The Fifth Sunday of Lent (Cycle B)

posted in: Homilies, Lent | 0

Today’s readings

“The hour has come for the Son of Man to be glorified.”

Bill had worked for the company for twenty-seven years, and he loved his job: it was energizing, he worked with great people, he worked for great people. It was a family business, and they treated the people who worked for them like family. They were paid well, had good benefits, and they all worked hard – it was an ideal situation. But, over the years, the brothers who ran the company retired, and sold the company to another in the same business. They were taken over a few years ago by still another company, so it was hard sometimes to remember who they even worked for. It wasn’t family any more –profits were most important, and the quality of work and product wasn’t so important as was the next big presentation for the stockholders. Everyone was trying to get ahead, and they were cutting corners to do it.

Eventually he became aware that something was really off. What they were billing their biggest clients for, and what they were providing, were two different things. He’d seen the invoices and the sales orders and they didn’t match. And these were government contracts. He checked and re-checked, and there was no getting around it, the disparity was clear. As time went on, he knew he couldn’t live with what was going on. But if he blew the whistle, who was going to have his back? He had a family and needed the job and its benefits. But his faith had informed his conscience and he knew he couldn’t just look the other way.

His hour had come.

Many of us have to face our own “hours.” A teenager says his friends are constantly getting drunk and he does not want to join them. As a result he loses those friends. A parent objects to athletic practices for her children on Sunday morning. As a result, her child does not make the team. Our hour comes whenever our identity is on the line, when we are called on to make sacrifice, when we must make a decision that will cost us. The “hour” often puts our choices at odds with others and we must decide if we will live out and, in a way, die for what we believe.

And so, maybe we can relate a bit to Jesus today. His hour had come, the hour for him to be glorified, sure, but it was also an hour that would lead first to his death. He knew this very well. In John’s Gospel, none of this is a surprise for Jesus – he is not dragged to the cross, there is no Garden of Gethsemane moment where he begs for the cup to be taken from him. Instead, John’s Gospel has Jesus in full control. He knows why he came, he knows that the hour is at hand, and he freely lays down his life for all of us.
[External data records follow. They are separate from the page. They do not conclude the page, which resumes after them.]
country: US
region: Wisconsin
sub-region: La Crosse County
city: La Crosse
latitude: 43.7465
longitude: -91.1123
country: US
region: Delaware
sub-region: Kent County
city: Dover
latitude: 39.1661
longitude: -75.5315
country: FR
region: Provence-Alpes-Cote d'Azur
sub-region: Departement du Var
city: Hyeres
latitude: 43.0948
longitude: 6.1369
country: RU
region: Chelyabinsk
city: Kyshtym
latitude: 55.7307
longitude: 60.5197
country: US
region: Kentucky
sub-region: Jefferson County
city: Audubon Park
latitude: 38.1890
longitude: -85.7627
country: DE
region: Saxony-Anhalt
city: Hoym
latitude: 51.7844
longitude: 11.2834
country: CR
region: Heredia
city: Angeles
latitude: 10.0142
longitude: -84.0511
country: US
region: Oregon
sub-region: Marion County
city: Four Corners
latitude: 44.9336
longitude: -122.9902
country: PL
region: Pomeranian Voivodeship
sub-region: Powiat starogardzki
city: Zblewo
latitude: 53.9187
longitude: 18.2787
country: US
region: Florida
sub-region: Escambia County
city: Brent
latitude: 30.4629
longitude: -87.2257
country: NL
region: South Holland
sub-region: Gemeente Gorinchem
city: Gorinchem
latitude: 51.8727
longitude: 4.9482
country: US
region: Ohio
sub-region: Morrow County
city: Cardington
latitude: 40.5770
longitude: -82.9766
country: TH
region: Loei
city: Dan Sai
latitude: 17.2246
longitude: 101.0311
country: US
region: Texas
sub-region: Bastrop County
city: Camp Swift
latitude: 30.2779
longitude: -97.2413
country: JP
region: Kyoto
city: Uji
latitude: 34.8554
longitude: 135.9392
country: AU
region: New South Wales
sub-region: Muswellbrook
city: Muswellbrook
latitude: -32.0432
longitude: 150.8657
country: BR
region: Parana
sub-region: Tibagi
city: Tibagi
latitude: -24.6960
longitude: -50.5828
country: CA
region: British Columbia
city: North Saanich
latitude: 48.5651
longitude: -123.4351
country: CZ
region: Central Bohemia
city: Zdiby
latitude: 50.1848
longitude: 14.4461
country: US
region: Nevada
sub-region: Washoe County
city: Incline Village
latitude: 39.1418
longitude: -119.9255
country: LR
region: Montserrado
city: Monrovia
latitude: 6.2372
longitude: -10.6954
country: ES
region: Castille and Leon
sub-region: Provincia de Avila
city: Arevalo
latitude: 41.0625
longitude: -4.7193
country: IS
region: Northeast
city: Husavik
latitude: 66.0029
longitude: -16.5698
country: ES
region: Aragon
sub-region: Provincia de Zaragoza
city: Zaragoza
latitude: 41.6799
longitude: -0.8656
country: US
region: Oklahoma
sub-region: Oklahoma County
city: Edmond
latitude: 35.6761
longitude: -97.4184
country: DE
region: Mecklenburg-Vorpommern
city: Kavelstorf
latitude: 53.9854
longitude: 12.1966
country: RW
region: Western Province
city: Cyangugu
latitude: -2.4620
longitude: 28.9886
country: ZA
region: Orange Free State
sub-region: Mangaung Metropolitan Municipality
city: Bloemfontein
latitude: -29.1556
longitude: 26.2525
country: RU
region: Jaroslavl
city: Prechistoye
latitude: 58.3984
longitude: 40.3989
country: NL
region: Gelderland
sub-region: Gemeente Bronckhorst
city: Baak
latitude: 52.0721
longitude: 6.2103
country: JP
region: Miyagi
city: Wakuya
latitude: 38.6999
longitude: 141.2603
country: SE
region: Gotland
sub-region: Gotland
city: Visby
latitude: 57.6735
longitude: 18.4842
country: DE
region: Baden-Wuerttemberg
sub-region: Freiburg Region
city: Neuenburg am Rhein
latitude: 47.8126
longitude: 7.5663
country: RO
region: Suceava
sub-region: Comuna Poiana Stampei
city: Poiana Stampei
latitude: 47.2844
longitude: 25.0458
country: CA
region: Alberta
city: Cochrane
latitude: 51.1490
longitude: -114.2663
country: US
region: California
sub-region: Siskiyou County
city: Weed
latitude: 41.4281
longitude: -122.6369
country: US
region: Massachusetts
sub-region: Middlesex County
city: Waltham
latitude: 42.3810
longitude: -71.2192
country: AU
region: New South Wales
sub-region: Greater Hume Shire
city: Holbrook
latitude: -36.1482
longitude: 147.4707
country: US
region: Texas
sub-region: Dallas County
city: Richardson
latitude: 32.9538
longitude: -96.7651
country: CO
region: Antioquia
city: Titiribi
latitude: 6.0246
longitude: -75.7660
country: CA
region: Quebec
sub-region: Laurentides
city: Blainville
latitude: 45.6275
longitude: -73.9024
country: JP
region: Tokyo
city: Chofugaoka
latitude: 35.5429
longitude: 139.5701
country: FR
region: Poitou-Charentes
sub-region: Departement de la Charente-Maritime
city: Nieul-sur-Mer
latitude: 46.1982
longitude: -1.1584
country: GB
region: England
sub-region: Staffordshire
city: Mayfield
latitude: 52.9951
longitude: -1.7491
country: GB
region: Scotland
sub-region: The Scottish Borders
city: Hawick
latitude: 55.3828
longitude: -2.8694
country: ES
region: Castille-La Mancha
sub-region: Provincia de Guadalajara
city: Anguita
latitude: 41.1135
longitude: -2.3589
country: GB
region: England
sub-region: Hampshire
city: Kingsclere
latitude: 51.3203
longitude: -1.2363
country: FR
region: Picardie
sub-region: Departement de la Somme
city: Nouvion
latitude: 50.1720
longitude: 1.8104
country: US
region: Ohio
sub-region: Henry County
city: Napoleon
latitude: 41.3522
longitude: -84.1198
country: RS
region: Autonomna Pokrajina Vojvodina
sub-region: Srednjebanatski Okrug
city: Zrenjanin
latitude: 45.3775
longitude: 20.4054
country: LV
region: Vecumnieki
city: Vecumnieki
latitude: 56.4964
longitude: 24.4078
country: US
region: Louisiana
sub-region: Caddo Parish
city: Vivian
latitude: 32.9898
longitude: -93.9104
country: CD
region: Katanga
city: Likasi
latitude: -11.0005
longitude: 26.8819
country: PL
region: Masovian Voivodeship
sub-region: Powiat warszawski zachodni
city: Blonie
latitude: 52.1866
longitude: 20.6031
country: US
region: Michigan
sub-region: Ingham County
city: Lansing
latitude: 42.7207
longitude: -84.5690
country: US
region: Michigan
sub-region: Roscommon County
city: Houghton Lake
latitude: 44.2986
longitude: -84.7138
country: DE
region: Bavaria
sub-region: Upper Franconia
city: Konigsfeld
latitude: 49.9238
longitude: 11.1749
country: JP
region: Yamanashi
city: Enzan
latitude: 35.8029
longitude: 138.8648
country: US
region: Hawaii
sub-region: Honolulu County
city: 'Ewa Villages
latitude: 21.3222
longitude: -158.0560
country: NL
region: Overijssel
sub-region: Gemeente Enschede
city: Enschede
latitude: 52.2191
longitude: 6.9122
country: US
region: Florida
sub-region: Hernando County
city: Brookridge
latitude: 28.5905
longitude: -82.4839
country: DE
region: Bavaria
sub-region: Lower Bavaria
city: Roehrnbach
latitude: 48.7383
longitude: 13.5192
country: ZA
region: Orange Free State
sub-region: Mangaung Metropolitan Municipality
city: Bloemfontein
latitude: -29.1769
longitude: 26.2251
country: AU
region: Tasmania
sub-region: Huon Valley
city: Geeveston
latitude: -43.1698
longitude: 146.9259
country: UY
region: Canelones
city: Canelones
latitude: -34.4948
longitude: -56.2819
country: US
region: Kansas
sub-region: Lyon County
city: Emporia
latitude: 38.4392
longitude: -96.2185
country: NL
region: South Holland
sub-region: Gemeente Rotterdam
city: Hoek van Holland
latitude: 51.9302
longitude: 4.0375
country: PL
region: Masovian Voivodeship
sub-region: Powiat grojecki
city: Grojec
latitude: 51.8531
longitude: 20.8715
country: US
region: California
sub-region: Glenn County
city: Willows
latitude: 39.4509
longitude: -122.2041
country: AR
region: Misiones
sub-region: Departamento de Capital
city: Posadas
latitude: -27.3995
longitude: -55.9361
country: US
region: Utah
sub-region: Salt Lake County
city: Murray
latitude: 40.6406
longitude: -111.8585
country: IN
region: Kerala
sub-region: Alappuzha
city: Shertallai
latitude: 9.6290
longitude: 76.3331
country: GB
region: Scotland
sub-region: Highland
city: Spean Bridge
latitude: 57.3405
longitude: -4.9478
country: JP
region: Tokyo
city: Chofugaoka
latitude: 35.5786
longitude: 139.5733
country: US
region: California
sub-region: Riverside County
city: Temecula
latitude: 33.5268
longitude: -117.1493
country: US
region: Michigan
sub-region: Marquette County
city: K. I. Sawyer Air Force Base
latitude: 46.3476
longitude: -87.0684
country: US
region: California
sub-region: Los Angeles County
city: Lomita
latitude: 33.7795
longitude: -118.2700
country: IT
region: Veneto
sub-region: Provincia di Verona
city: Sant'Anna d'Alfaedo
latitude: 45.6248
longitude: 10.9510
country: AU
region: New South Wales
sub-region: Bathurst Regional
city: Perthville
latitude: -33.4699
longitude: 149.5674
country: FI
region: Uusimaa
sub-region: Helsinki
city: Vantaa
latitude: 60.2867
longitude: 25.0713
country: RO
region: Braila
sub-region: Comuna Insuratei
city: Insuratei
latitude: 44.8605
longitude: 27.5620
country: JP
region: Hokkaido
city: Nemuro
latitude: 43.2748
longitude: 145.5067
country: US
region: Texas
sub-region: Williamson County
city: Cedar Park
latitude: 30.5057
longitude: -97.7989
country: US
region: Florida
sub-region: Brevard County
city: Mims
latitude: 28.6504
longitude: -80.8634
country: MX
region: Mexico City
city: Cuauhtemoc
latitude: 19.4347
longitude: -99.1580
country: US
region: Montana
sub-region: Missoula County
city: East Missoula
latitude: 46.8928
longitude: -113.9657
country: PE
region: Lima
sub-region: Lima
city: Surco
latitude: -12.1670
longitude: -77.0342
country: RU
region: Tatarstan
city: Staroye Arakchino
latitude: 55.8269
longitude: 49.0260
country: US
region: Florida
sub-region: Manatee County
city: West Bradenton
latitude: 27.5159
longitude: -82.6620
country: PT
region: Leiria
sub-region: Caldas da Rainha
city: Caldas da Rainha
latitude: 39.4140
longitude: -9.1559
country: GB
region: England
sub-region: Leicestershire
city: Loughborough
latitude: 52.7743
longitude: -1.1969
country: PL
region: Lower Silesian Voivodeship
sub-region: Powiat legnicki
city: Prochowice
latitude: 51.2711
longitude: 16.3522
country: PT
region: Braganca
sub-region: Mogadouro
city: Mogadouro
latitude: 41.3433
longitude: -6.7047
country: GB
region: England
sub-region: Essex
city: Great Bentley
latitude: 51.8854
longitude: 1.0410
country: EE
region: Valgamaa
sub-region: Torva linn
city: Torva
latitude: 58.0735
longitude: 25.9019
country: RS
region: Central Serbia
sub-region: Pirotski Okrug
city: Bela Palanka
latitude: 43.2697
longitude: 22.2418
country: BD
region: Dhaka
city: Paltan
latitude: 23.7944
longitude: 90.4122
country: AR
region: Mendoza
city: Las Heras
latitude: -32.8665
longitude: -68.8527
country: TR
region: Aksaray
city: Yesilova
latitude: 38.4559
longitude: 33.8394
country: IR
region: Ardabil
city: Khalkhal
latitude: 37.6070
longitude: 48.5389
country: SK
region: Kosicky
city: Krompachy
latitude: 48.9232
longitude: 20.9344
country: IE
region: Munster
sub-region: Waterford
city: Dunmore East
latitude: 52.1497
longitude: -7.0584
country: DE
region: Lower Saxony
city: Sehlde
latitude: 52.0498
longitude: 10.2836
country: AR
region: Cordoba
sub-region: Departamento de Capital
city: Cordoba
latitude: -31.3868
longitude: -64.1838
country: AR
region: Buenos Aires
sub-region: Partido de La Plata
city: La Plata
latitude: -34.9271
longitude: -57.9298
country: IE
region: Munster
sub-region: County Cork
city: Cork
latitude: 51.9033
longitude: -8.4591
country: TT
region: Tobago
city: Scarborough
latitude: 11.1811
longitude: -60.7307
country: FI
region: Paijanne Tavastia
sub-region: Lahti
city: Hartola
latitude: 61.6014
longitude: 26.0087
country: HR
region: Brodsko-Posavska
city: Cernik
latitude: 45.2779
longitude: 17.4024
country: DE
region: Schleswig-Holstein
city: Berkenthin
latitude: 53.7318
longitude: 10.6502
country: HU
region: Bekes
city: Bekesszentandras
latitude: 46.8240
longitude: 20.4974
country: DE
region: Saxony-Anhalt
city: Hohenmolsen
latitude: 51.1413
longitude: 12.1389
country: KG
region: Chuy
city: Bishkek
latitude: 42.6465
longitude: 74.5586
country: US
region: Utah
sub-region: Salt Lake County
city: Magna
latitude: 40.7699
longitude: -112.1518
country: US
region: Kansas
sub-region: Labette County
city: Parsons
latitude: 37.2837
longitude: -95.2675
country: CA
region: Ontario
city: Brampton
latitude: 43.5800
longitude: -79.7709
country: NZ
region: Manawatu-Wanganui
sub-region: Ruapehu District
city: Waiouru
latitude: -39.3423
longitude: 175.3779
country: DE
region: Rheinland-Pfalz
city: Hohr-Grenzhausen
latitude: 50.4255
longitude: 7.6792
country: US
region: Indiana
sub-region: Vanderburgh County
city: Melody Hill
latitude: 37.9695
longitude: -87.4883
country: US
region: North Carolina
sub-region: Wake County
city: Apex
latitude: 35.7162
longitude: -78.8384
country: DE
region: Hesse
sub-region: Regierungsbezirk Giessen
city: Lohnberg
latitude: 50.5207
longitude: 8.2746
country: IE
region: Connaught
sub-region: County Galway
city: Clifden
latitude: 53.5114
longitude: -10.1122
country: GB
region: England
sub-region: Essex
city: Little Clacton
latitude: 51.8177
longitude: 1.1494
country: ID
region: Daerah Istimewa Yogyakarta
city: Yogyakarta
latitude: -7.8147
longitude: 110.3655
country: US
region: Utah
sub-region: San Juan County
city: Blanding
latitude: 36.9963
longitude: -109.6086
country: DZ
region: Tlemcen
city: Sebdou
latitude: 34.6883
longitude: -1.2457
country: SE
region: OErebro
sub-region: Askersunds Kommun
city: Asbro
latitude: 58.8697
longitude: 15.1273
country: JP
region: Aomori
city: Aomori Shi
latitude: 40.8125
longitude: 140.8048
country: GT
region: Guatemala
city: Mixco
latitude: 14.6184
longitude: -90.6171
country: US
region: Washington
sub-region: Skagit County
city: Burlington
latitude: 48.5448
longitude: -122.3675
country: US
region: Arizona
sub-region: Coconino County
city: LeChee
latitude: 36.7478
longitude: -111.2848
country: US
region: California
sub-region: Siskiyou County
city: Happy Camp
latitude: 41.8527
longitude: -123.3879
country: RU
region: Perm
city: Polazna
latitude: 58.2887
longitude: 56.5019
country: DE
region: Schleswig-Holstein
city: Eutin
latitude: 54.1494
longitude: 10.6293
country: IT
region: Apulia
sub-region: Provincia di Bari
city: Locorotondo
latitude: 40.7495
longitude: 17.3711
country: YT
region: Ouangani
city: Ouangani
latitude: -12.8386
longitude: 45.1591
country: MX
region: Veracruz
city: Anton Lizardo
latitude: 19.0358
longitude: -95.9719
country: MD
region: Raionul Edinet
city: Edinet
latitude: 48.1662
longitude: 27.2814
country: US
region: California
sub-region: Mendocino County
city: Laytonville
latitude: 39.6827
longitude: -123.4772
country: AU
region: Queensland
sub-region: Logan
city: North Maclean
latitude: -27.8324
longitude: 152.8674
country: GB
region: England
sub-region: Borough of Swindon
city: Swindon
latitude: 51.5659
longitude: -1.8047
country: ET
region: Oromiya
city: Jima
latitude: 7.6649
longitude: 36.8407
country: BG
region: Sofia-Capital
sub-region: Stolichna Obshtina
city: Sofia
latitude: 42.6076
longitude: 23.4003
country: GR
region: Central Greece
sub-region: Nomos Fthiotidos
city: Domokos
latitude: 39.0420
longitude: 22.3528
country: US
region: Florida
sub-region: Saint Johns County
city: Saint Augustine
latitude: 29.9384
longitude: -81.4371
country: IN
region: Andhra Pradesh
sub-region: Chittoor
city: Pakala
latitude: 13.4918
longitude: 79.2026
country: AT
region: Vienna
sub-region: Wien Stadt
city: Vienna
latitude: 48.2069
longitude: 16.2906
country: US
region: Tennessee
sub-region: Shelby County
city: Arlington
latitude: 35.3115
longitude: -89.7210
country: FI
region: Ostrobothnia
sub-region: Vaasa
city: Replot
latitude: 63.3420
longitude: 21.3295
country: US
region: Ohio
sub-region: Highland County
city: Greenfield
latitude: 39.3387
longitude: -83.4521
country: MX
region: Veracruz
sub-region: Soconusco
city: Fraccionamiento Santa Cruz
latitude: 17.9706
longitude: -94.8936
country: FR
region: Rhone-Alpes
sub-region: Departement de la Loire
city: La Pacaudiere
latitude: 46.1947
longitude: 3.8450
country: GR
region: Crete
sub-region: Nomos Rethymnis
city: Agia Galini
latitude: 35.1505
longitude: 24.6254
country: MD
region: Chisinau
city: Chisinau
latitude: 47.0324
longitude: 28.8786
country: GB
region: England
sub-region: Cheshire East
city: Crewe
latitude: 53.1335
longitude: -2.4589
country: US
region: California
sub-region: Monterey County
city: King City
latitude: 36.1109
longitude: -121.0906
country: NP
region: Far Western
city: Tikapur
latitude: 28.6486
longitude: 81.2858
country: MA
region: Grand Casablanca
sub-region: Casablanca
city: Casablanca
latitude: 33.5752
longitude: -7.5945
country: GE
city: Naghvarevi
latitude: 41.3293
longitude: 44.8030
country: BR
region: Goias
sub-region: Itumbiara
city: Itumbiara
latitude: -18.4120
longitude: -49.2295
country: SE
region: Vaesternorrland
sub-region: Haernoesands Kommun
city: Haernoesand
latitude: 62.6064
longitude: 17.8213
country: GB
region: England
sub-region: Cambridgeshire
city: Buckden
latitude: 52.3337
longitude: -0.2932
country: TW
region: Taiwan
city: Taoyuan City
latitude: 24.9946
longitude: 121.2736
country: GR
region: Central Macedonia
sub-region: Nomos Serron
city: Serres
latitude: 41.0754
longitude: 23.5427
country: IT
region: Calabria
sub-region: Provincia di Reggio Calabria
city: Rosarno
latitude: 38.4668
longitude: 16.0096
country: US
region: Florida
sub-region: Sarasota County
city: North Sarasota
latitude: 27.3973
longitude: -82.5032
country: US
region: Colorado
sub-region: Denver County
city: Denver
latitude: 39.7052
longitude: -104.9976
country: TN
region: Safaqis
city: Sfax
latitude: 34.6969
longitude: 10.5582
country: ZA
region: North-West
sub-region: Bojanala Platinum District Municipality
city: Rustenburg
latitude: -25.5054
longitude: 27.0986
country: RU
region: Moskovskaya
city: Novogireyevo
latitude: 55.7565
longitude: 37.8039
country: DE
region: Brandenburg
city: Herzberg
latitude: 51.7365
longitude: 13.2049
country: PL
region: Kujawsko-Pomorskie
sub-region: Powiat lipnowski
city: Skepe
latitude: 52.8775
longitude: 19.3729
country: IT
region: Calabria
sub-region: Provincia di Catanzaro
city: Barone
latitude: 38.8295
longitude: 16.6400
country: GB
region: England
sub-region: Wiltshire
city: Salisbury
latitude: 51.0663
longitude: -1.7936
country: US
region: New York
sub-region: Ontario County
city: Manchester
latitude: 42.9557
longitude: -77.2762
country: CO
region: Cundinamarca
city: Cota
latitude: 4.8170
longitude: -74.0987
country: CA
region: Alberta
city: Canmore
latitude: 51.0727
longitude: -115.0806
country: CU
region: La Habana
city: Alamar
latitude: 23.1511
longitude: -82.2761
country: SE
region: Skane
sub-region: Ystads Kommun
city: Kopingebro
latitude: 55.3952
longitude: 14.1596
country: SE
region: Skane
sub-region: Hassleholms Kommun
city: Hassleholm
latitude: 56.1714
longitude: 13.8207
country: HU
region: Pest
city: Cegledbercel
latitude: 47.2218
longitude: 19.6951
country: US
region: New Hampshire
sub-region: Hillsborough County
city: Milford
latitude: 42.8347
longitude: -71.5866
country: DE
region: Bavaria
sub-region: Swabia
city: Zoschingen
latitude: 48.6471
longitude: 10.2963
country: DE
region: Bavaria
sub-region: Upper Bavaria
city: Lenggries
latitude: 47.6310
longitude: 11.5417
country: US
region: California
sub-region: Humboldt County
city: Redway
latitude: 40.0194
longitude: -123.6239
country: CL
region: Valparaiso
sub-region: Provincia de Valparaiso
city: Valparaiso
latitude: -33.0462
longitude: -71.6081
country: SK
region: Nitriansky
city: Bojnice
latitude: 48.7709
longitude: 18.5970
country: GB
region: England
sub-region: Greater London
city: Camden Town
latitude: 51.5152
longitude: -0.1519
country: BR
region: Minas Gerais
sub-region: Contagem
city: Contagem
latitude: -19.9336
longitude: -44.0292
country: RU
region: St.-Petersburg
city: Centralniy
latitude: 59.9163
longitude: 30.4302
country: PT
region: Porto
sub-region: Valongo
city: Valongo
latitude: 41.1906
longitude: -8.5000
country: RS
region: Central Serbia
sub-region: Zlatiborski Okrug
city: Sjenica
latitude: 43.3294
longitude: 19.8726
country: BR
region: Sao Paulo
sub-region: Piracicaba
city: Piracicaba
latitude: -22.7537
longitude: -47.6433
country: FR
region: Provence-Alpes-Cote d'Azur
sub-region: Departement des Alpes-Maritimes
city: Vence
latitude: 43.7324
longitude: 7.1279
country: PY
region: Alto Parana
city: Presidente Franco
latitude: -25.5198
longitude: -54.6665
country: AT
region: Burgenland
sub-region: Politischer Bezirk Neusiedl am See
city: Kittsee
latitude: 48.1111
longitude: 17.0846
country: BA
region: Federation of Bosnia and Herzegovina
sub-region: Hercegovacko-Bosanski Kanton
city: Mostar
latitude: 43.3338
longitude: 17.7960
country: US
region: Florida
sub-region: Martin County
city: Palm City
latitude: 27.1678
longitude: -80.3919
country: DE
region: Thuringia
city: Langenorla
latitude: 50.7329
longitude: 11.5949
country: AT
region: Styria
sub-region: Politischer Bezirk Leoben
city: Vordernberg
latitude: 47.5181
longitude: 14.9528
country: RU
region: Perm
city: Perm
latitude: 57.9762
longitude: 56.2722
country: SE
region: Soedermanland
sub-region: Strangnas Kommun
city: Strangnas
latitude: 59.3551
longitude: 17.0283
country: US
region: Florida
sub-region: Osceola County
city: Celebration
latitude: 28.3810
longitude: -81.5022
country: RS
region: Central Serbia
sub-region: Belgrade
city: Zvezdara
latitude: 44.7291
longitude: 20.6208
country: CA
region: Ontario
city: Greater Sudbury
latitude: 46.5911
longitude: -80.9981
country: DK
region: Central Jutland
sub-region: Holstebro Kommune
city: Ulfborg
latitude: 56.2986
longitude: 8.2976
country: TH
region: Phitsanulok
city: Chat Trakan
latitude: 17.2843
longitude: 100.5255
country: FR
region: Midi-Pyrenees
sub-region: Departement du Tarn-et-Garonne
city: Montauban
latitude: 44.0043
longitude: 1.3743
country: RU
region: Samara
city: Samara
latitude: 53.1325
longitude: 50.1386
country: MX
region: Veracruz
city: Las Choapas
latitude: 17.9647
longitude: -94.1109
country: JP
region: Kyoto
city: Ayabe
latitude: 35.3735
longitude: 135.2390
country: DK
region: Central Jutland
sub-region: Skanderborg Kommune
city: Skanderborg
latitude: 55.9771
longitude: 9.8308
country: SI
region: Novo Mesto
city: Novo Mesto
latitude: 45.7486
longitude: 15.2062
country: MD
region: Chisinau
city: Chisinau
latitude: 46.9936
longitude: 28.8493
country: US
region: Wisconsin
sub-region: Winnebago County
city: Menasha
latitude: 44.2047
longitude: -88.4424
We are in the “homestretch” of Lent right now. Maybe this would be a good time to look back on our own “hours” and see how we’ve handled them. Have we stood for what we believe and died a little in the process? Or have we given in to the world and gone with the flow and lost our faith in the process? Chances are we are all somewhere on that journey, and now is a good time for us to return if we’ve gotten off track. Go to confession, maybe during our mission this week, and make plans to live our faith anew. It would be great if we could enter into the glory of Easter, knowing that we have made decisions that make our lives new.

The hour has come for the Son of Man to be glorified. We know how he responded and what he gave for us. What are we willing to give for him?